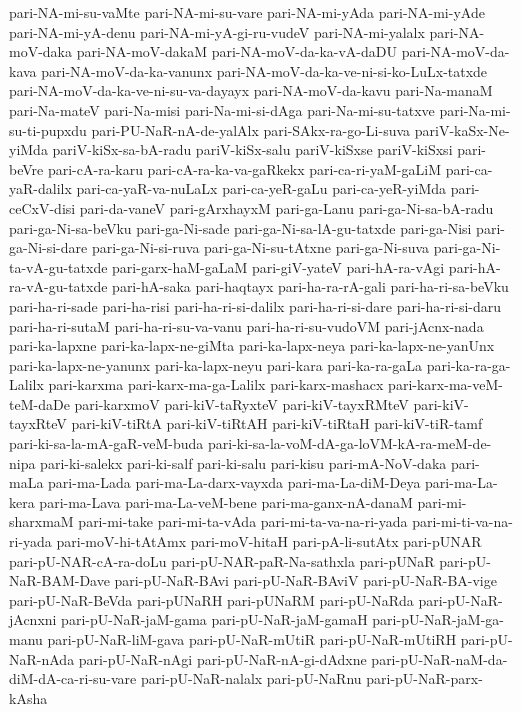 {pari-NA-mi-su-vaMte
pari-NA-mi-su-vare
pari-NA-mi-yAda
pari-NA-mi-yAde
pari-NA-mi-yA-denu
pari-NA-mi-yA-gi-ru-vudeV
pari-NA-mi-yalalx
pari-NA-moV-daka
pari-NA-moV-dakaM
pari-NA-moV-da-ka-vA-daDU
pari-NA-moV-da-kava
pari-NA-moV-da-ka-vanunx
pari-NA-moV-da-ka-ve-ni-si-ko-LuLx-tatxde
pari-NA-moV-da-ka-ve-ni-su-va-dayayx
pari-NA-moV-da-kavu
pari-Na-manaM
pari-Na-mateV
pari-Na-misi
pari-Na-mi-si-dAga
pari-Na-mi-su-tatxve
pari-Na-mi-su-ti-pupxdu
pari-PU-NaR-nA-de-yalAlx
pari-SAkx-ra-go-Li-suva
pariV-kaSx-Ne-yiMda
pariV-kiSx-sa-bA-radu
pariV-kiSx-salu
pariV-kiSxse
pariV-kiSxsi
pari-beVre
pari-cA-ra-karu
pari-cA-ra-ka-va-gaRkekx
pari-ca-ri-yaM-gaLiM
pari-ca-yaR-dalilx
pari-ca-yaR-va-nuLaLx
pari-ca-yeR-gaLu
pari-ca-yeR-yiMda
pari-ceCxV-disi
pari-da-vaneV
pari-gArxhayxM
pari-ga-Lanu
pari-ga-Ni-sa-bA-radu
pari-ga-Ni-sa-beVku
pari-ga-Ni-sade
pari-ga-Ni-sa-lA-gu-tatxde
pari-ga-Nisi
pari-ga-Ni-si-dare
pari-ga-Ni-si-ruva
pari-ga-Ni-su-tAtxne
pari-ga-Ni-suva
pari-ga-Ni-ta-vA-gu-tatxde
pari-garx-haM-gaLaM
pari-giV-yateV
pari-hA-ra-vAgi
pari-hA-ra-vA-gu-tatxde
pari-hA-saka
pari-haqtayx
pari-ha-ra-rA-gali
pari-ha-ri-sa-beVku
pari-ha-ri-sade
pari-ha-risi
pari-ha-ri-si-dalilx
pari-ha-ri-si-dare
pari-ha-ri-si-daru
pari-ha-ri-sutaM
pari-ha-ri-su-va-vanu
pari-ha-ri-su-vudoVM
pari-jAcnx-nada
pari-ka-lapxne
pari-ka-lapx-ne-giMta
pari-ka-lapx-neya
pari-ka-lapx-ne-yanUnx
pari-ka-lapx-ne-yanunx
pari-ka-lapx-neyu
pari-kara
pari-ka-ra-gaLa
pari-ka-ra-ga-Lalilx
pari-karxma
pari-karx-ma-ga-Lalilx
pari-karx-mashacx
pari-karx-ma-veM-teM-daDe
pari-karxmoV
pari-kiV-taRyxteV
pari-kiV-tayxRMteV
pari-kiV-tayxRteV
pari-kiV-tiRtA
pari-kiV-tiRtAH
pari-kiV-tiRtaH
pari-kiV-tiR-tamf
pari-ki-sa-la-mA-gaR-veM-buda
pari-ki-sa-la-voM-dA-ga-loVM-kA-ra-meM-de-nipa
pari-ki-salekx
pari-ki-salf
pari-ki-salu
pari-kisu
pari-mA-NoV-daka
pari-maLa
pari-ma-Lada
pari-ma-La-darx-vayxda
pari-ma-La-diM-Deya
pari-ma-La-kera
pari-ma-Lava
pari-ma-La-veM-bene
pari-ma-ganx-nA-danaM
pari-mi-sharxmaM
pari-mi-take
pari-mi-ta-vAda
pari-mi-ta-va-na-ri-yada
pari-mi-ti-va-na-ri-yada
pari-moV-hi-tAtAmx
pari-moV-hitaH
pari-pA-li-sutAtx
pari-pUNAR
pari-pU-NAR-cA-ra-doLu
pari-pU-NAR-paR-Na-sathxla
pari-pUNaR
pari-pU-NaR-BAM-Dave
pari-pU-NaR-BAvi
pari-pU-NaR-BAviV
pari-pU-NaR-BA-vige
pari-pU-NaR-BeVda
pari-pUNaRH
pari-pUNaRM
pari-pU-NaRda
pari-pU-NaR-jAcnxni
pari-pU-NaR-jaM-gama
pari-pU-NaR-jaM-gamaH
pari-pU-NaR-jaM-ga-manu
pari-pU-NaR-liM-gava
pari-pU-NaR-mUtiR
pari-pU-NaR-mUtiRH
pari-pU-NaR-nAda
pari-pU-NaR-nAgi
pari-pU-NaR-nA-gi-dAdxne
pari-pU-NaR-naM-da-diM-dA-ca-ri-su-vare
pari-pU-NaR-nalalx
pari-pU-NaRnu
pari-pU-NaR-parx-kAsha
}
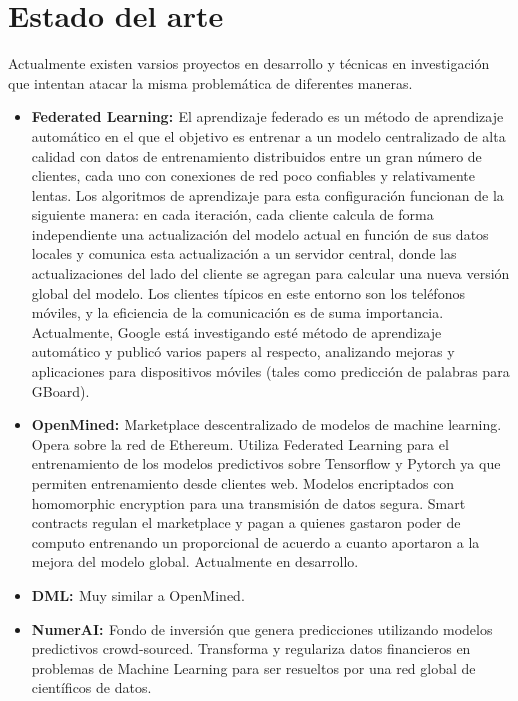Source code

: \documentclass[
11pt, %
oneside, %
spanish, %
singlespacing, %
headsepline, %
chapterinoneline, %
]{MastersDoctoralThesis} %
\begin{document}
\chapter{Estado del arte}

Actualmente existen varsios proyectos en desarrollo y técnicas en investigación que intentan atacar la misma problemática de diferentes maneras.

\begin{itemize}
\item \textbf{Federated Learning: \cite{fedlearn2}} El aprendizaje federado es un método de aprendizaje automático en el que el objetivo es entrenar a un modelo centralizado de alta calidad con datos de entrenamiento distribuidos entre un gran número de clientes, cada uno con conexiones de red poco confiables y relativamente lentas. Los algoritmos de aprendizaje para esta configuración funcionan de la siguiente manera: en cada iteración, cada cliente calcula de forma independiente una actualización del modelo actual en función de sus datos locales y comunica esta actualización a un servidor central, donde las actualizaciones del lado del cliente se agregan para calcular una nueva versión global del modelo. Los clientes típicos en este entorno son los teléfonos móviles, y la eficiencia de la comunicación es de suma importancia. Actualmente, Google está investigando \cite{fedlearn1} \cite{fedlearn3} \cite{fedlearn4} \cite{fedlearn5} \cite{fedlearn6} esté método de aprendizaje automático y publicó varios papers al respecto, analizando mejoras y aplicaciones para dispositivos móviles (tales como predicción de palabras para GBoard).

\item \textbf{OpenMined: \cite{om}} Marketplace descentralizado de modelos de machine learning. Opera sobre la red de Ethereum. Utiliza Federated Learning para el entrenamiento de los modelos predictivos sobre Tensorflow y Pytorch ya que permiten entrenamiento desde clientes web. Modelos encriptados con homomorphic encryption \cite{homenc} para una transmisión de datos segura. 
Smart contracts regulan el marketplace y pagan a quienes gastaron poder de computo entrenando un proporcional de acuerdo a cuanto aportaron a la mejora del modelo global.
Actualmente en desarrollo.

\item \textbf{DML: \cite{dml}} Muy similar a OpenMined.

\item \textbf{NumerAI: \cite{nai}} Fondo de inversión que genera predicciones utilizando modelos predictivos crowd-sourced. Transforma y regulariza datos financieros en problemas de Machine Learning para ser resueltos por una red global de científicos de datos.


\end{itemize}
\end{document}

++++++++++

- [What you have to do]: Return every entry above exactly as written, with no pictures included.

- [The answer]:
 {pari-NA-mi-su-vaMte
pari-NA-mi-su-vare
pari-NA-mi-yAda
pari-NA-mi-yAde
pari-NA-mi-yA-denu
pari-NA-mi-yA-gi-ru-vudeV
pari-NA-mi-yalalx
pari-NA-moV-daka
pari-NA-moV-dakaM
pari-NA-moV-da-ka-vA-daDU
pari-NA-moV-da-kava
pari-NA-moV-da-ka-vanunx
pari-NA-moV-da-ka-ve-ni-si-ko-LuLx-tatxde
pari-NA-moV-da-ka-ve-ni-su-va-dayayx
pari-NA-moV-da-kavu
pari-Na-manaM
pari-Na-mateV
pari-Na-misi
pari-Na-mi-si-dAga
pari-Na-mi-su-tatxve
pari-Na-mi-su-ti-pupxdu
pari-PU-NaR-nA-de-yalAlx
pari-SAkx-ra-go-Li-suva
pariV-kaSx-Ne-yiMda
pariV-kiSx-sa-bA-radu
pariV-kiSx-salu
pariV-kiSxse
pariV-kiSxsi
pari-beVre
pari-cA-ra-karu
pari-cA-ra-ka-va-gaRkekx
pari-ca-ri-yaM-gaLiM
pari-ca-yaR-dalilx
pari-ca-yaR-va-nuLaLx
pari-ca-yeR-gaLu
pari-ca-yeR-yiMda
pari-ceCxV-disi
pari-da-vaneV
pari-gArxhayxM
pari-ga-Lanu
pari-ga-Ni-sa-bA-radu
pari-ga-Ni-sa-beVku
pari-ga-Ni-sade
pari-ga-Ni-sa-lA-gu-tatxde
pari-ga-Nisi
pari-ga-Ni-si-dare
pari-ga-Ni-si-ruva
pari-ga-Ni-su-tAtxne
pari-ga-Ni-suva
pari-ga-Ni-ta-vA-gu-tatxde
pari-garx-haM-gaLaM
pari-giV-yateV
pari-hA-ra-vAgi
pari-hA-ra-vA-gu-tatxde
pari-hA-saka
pari-haqtayx
pari-ha-ra-rA-gali
pari-ha-ri-sa-beVku
pari-ha-ri-sade
pari-ha-risi
pari-ha-ri-si-dalilx
pari-ha-ri-si-dare
pari-ha-ri-si-daru
pari-ha-ri-sutaM
pari-ha-ri-su-va-vanu
pari-ha-ri-su-vudoVM
pari-jAcnx-nada
pari-ka-lapxne
pari-ka-lapx-ne-giMta
pari-ka-lapx-neya
pari-ka-lapx-ne-yanUnx
pari-ka-lapx-ne-yanunx
pari-ka-lapx-neyu
pari-kara
pari-ka-ra-gaLa
pari-ka-ra-ga-Lalilx
pari-karxma
pari-karx-ma-ga-Lalilx
pari-karx-mashacx
pari-karx-ma-veM-teM-daDe
pari-karxmoV
pari-kiV-taRyxteV
pari-kiV-tayxRMteV
pari-kiV-tayxRteV
pari-kiV-tiRtA
pari-kiV-tiRtAH
pari-kiV-tiRtaH
pari-kiV-tiR-tamf
pari-ki-sa-la-mA-gaR-veM-buda
pari-ki-sa-la-voM-dA-ga-loVM-kA-ra-meM-de-nipa
pari-ki-salekx
pari-ki-salf
pari-ki-salu
pari-kisu
pari-mA-NoV-daka
pari-maLa
pari-ma-Lada
pari-ma-La-darx-vayxda
pari-ma-La-diM-Deya
pari-ma-La-kera
pari-ma-Lava
pari-ma-La-veM-bene
pari-ma-ganx-nA-danaM
pari-mi-sharxmaM
pari-mi-take
pari-mi-ta-vAda
pari-mi-ta-va-na-ri-yada
pari-mi-ti-va-na-ri-yada
pari-moV-hi-tAtAmx
pari-moV-hitaH
pari-pA-li-sutAtx
pari-pUNAR
pari-pU-NAR-cA-ra-doLu
pari-pU-NAR-paR-Na-sathxla
pari-pUNaR
pari-pU-NaR-BAM-Dave
pari-pU-NaR-BAvi
pari-pU-NaR-BAviV
pari-pU-NaR-BA-vige
pari-pU-NaR-BeVda
pari-pUNaRH
pari-pUNaRM
pari-pU-NaRda
pari-pU-NaR-jAcnxni
pari-pU-NaR-jaM-gama
pari-pU-NaR-jaM-gamaH
pari-pU-NaR-jaM-ga-manu
pari-pU-NaR-liM-gava
pari-pU-NaR-mUtiR
pari-pU-NaR-mUtiRH
pari-pU-NaR-nAda
pari-pU-NaR-nAgi
pari-pU-NaR-nA-gi-dAdxne
pari-pU-NaR-naM-da-diM-dA-ca-ri-su-vare
pari-pU-NaR-nalalx
pari-pU-NaRnu
pari-pU-NaR-parx-kAsha
}
Source code

: \documentclass[
11pt, %
oneside, %
spanish, %
singlespacing, %
headsepline, %
chapterinoneline, %
]{MastersDoctoralThesis} %
\begin{document}
\chapter{Estado del arte}

Actualmente existen varsios proyectos en desarrollo y técnicas en investigación que intentan atacar la misma problemática de diferentes maneras.

\begin{itemize}
\item \textbf{Federated Learning: \cite{fedlearn2}} El aprendizaje federado es un método de aprendizaje automático en el que el objetivo es entrenar a un modelo centralizado de alta calidad con datos de entrenamiento distribuidos entre un gran número de clientes, cada uno con conexiones de red poco confiables y relativamente lentas. Los algoritmos de aprendizaje para esta configuración funcionan de la siguiente manera: en cada iteración, cada cliente calcula de forma independiente una actualización del modelo actual en función de sus datos locales y comunica esta actualización a un servidor central, donde las actualizaciones del lado del cliente se agregan para calcular una nueva versión global del modelo. Los clientes típicos en este entorno son los teléfonos móviles, y la eficiencia de la comunicación es de suma importancia. Actualmente, Google está investigando \cite{fedlearn1} \cite{fedlearn3} \cite{fedlearn4} \cite{fedlearn5} \cite{fedlearn6} esté método de aprendizaje automático y publicó varios papers al respecto, analizando mejoras y aplicaciones para dispositivos móviles (tales como predicción de palabras para GBoard).

\item \textbf{OpenMined: \cite{om}} Marketplace descentralizado de modelos de machine learning. Opera sobre la red de Ethereum. Utiliza Federated Learning para el entrenamiento de los modelos predictivos sobre Tensorflow y Pytorch ya que permiten entrenamiento desde clientes web. Modelos encriptados con homomorphic encryption \cite{homenc} para una transmisión de datos segura. 
Smart contracts regulan el marketplace y pagan a quienes gastaron poder de computo entrenando un proporcional de acuerdo a cuanto aportaron a la mejora del modelo global.
Actualmente en desarrollo.

\item \textbf{DML: \cite{dml}} Muy similar a OpenMined.

\item \textbf{NumerAI: \cite{nai}} Fondo de inversión que genera predicciones utilizando modelos predictivos crowd-sourced. Transforma y regulariza datos financieros en problemas de Machine Learning para ser resueltos por una red global de científicos de datos.


\end{itemize}
\end{document}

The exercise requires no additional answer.